- **Provided data**:
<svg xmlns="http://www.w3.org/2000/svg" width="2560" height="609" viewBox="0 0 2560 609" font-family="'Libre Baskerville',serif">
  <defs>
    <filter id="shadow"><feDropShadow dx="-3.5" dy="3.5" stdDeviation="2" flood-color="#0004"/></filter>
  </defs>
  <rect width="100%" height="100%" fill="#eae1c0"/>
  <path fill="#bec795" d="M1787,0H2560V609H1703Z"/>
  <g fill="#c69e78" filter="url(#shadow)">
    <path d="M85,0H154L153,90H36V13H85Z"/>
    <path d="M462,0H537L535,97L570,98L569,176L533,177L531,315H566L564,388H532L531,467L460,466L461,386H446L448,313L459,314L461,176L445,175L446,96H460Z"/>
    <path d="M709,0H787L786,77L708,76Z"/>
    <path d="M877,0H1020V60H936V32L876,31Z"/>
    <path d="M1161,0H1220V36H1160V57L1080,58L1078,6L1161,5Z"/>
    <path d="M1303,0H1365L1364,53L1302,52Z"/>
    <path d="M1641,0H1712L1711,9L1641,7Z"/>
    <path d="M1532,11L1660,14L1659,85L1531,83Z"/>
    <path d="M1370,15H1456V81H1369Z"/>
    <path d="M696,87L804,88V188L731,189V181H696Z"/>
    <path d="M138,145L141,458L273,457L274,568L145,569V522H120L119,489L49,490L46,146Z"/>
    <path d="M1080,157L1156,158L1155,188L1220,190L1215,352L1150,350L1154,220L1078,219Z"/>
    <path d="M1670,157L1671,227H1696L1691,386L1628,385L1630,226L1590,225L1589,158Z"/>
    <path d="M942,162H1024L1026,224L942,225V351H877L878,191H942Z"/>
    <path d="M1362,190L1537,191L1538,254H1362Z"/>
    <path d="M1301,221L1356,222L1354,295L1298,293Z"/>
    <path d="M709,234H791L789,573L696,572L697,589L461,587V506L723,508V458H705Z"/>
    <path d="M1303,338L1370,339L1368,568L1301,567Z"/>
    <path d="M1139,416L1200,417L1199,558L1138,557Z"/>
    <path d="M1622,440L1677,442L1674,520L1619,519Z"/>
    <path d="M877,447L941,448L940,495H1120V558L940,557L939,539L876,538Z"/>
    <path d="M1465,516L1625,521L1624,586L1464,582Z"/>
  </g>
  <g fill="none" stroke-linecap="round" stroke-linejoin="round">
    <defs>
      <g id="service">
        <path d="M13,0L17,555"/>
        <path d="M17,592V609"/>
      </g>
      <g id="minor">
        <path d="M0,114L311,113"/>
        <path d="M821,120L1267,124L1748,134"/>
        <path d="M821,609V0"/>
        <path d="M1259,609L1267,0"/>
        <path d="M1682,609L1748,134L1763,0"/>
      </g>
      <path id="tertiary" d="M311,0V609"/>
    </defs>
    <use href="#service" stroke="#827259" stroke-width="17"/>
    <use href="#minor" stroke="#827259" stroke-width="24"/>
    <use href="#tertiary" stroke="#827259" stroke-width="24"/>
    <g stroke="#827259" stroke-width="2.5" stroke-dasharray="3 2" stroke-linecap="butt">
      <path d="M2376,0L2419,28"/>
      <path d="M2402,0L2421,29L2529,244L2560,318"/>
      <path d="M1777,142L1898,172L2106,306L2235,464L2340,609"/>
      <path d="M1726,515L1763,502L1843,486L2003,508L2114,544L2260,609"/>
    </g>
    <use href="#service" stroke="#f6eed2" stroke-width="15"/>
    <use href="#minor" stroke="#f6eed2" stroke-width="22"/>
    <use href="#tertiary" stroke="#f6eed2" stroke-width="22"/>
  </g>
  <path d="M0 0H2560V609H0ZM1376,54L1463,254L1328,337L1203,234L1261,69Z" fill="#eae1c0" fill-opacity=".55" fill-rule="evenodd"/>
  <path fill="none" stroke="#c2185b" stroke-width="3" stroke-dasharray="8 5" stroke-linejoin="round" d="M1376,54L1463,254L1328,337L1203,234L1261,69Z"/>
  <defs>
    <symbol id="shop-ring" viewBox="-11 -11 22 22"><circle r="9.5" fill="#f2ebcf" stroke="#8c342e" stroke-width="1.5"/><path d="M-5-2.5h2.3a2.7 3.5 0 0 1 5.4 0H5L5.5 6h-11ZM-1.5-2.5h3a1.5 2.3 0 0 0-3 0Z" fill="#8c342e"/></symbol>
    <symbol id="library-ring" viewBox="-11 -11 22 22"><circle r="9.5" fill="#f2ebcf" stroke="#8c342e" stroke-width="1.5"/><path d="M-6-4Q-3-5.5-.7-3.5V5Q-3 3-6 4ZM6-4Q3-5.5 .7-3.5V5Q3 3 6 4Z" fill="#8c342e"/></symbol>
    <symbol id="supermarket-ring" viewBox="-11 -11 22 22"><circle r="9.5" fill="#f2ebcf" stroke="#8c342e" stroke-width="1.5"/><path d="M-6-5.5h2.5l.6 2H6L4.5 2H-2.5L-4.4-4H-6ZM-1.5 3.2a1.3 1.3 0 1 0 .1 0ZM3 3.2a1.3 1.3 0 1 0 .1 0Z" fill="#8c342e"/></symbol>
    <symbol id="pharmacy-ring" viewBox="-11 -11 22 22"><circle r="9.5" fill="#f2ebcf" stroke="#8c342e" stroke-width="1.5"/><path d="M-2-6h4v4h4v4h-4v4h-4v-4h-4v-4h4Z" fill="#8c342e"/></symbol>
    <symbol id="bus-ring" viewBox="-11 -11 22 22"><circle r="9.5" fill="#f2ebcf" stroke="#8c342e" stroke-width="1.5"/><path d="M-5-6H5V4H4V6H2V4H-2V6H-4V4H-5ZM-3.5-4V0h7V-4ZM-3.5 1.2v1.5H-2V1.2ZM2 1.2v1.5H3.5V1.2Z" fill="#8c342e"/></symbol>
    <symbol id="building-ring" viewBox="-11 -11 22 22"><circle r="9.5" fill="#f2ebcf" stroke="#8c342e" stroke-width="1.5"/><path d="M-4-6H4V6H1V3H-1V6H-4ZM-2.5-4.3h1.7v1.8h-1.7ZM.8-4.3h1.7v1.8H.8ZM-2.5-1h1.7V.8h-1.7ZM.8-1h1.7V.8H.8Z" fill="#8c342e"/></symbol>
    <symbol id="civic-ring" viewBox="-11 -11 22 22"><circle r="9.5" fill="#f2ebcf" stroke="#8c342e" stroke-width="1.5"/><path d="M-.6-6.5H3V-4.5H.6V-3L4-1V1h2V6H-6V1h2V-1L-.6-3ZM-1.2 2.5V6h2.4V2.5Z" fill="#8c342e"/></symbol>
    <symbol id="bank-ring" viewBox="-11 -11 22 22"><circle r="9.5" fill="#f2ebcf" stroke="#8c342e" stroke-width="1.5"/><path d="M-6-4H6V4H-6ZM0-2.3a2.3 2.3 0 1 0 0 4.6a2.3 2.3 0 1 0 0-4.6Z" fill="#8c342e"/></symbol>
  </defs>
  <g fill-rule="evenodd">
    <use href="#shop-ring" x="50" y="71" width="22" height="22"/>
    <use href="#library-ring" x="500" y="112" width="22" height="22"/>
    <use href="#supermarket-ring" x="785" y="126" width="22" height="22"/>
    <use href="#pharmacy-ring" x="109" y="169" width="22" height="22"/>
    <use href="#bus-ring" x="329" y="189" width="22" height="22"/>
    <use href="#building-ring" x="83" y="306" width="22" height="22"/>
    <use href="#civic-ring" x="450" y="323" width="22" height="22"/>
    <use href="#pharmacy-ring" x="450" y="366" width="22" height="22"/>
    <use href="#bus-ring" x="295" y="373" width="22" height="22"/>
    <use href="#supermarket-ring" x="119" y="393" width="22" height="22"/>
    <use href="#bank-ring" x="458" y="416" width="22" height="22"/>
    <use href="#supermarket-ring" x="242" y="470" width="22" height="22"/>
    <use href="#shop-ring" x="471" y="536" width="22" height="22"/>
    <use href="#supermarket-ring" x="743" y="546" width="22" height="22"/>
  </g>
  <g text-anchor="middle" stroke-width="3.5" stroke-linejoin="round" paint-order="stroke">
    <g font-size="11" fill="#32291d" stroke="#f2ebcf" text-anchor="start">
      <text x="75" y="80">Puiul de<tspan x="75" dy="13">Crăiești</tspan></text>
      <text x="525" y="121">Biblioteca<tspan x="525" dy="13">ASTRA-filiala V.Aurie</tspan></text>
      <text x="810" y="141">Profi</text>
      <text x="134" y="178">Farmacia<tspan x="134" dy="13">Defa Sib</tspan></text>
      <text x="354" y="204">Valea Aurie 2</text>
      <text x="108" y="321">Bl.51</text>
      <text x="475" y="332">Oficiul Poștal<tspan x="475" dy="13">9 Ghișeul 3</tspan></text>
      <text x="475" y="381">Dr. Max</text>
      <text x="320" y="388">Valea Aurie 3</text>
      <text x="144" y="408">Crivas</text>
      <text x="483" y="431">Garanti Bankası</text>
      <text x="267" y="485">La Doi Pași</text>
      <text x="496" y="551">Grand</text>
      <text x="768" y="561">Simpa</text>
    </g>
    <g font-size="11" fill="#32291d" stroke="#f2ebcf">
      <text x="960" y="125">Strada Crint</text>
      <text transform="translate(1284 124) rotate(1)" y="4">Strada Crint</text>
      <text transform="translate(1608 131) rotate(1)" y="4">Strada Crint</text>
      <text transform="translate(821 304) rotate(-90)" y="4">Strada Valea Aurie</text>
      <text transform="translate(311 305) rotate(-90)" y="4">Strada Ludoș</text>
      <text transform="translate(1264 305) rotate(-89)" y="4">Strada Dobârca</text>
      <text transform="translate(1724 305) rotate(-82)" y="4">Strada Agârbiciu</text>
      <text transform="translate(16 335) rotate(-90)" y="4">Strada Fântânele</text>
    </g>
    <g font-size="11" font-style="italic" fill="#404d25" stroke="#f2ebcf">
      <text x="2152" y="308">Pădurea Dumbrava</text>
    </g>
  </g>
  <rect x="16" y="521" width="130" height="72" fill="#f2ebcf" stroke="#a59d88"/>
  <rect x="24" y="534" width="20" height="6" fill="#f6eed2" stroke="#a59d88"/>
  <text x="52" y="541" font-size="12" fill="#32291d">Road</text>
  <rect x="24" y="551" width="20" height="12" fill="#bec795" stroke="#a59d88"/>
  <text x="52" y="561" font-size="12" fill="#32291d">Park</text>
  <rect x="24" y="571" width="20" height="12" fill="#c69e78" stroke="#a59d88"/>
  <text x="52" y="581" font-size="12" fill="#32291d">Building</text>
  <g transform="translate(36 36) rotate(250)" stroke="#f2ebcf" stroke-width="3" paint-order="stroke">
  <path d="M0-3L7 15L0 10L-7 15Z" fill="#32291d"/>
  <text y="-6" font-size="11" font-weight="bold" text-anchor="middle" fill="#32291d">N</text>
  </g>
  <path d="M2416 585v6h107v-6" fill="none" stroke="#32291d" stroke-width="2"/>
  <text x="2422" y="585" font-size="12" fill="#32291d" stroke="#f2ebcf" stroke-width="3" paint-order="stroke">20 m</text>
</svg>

- **What the exercise asks**:
Only a number is wanted: how many lines of the material above hold "middle"?

- **Task response**:
2